Dosare le parole e non farsi prendere dall’istinto di apostrofare chicchessia con attributi che, seppur simpatici e goliardici, possono nascondere insidie tra le pagine del codice penale: nel novero delle parole proibite finisce, a seguito di una recentissima sentenza della Corte di Cassazione, anche la celeberrima “Bimbominkia”, epiteto molto usato nel gergo del web per apostrofare l’utente che si comporta in modo stupido e infantile, intervenendo continuamente nelle discussioni e mostrandosi fastidioso o irriguardoso verso gli altri. Soprattutto, per la Treccani, Bimbominkia è un adulto che fa il ragazzino, che si esprime e si comporta in maniera estrema, esagerata.
Tale termine, la cui nascita è attribuita agli autori di un forum online chiamato Manicomio, secondo gli Ermellini integra il reato di diffamazione aggravata, con la conseguente comminazione della relativa pena di giustizia. A nulla è valsa la giusta inquadratura del termine data, ormai nel 2014, dal giornalista Luca Mastrantonio sul Corriere della sera, quando definiva il creativo appellativo come “un bestia tipica dell’italiano pazzesco, di una particolare fauna digitale caratterizzata da ignoranza e stupore”.
Composto dal sostantivo maschile bimbo e dal sostantivo maschile (per la Treccani) o femminile (per i siciliani) minchia, con sostituzione connotativa, in senso spregiativo, del digramma ch con il grafema k, molti, in letteratura, hanno beneficiato della potenza lessicale di questa parola, a partire da Beppe Grillo (che, attaccando Berlusconi, Renzi e Napolitano nel 2014 esplodeva dicendo “Meglio Pinochet di questi sepolcri imbiancati e bimbominkia assortiti”).
Il caso, sottoposto allo scrutinio dei giudici del Palazzaccio, origina da una querela promossa di Enrico Rizzi, esponente del partito animalista europeo, che su una pagina Facebook era stato appellato #Rizzibimbominkia, dopo le reazioni dello stesso Rizzi all’uccisione dell’orsa Daniza in Trentino. La pagina si trasformò in breve tempo in un florilegio di esclamazioni, sempre con base “Bimbominkia”: «dagli al #bimbominkia», «Si chiama #bimbominkia», «Un saluto dai bimbominkioni Animalardosi», e pubblicando persino una tazza con il logo «#Rizzibimbominkia».
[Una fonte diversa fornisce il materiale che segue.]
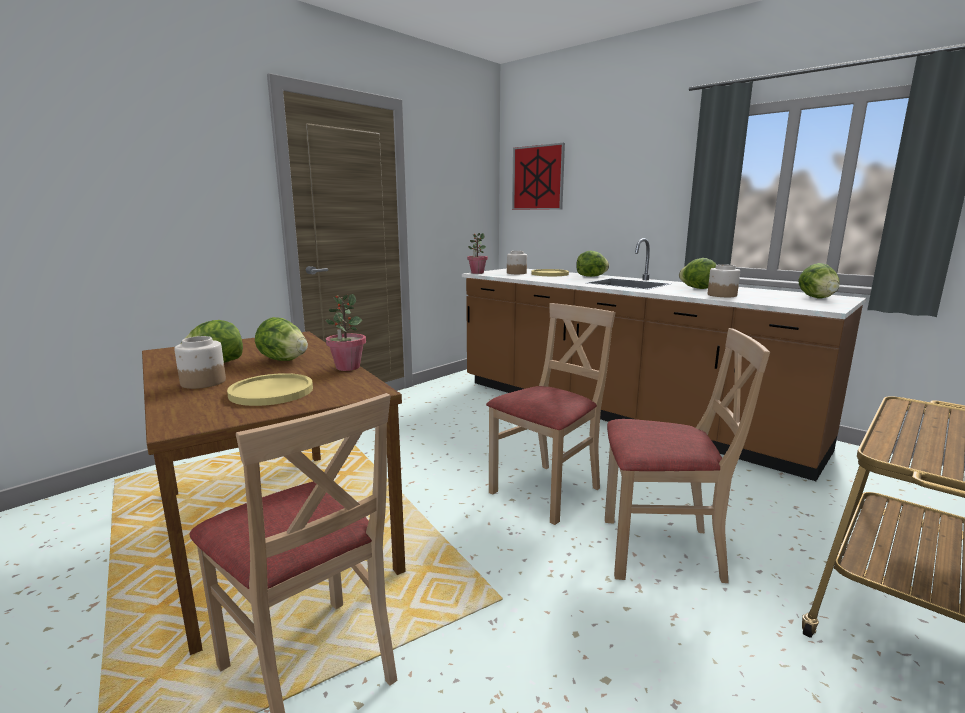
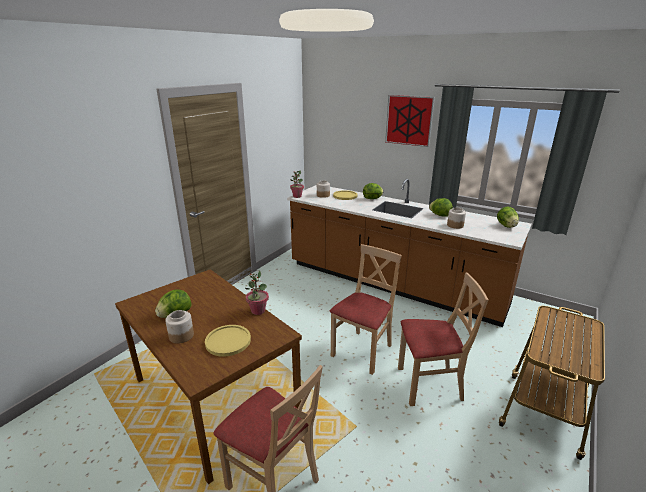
camera: 10 degrees left, 10 degrees up
lettuce [255,317,308,361] -> none
picture [512,143,565,210] -> picture moved to [385,95,435,147]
Troppo audace sia per il tribunale di Trento che per la Corte di Appello, i quali entrambi confermavano la condanna per l’amministratrice della pagina al reato di diffamazione, senza prestare valore alla linea difensiva basata sulla non particolare natura offensiva della parola. Troppo anche per la Corte di Cassazione che, confermando la condanna in Appello, ha avvalorato il fatto che nei messaggi rivolti agli oltre duemila appartenenti al gruppo Facebook, il Rizzi era stato additato come mentalmente ipodotato.
Duro colpo, dunque, per la comunità del web. Che ora, per offendere, dovrà accontentarsi di dare all’altrui account del “petaloso”.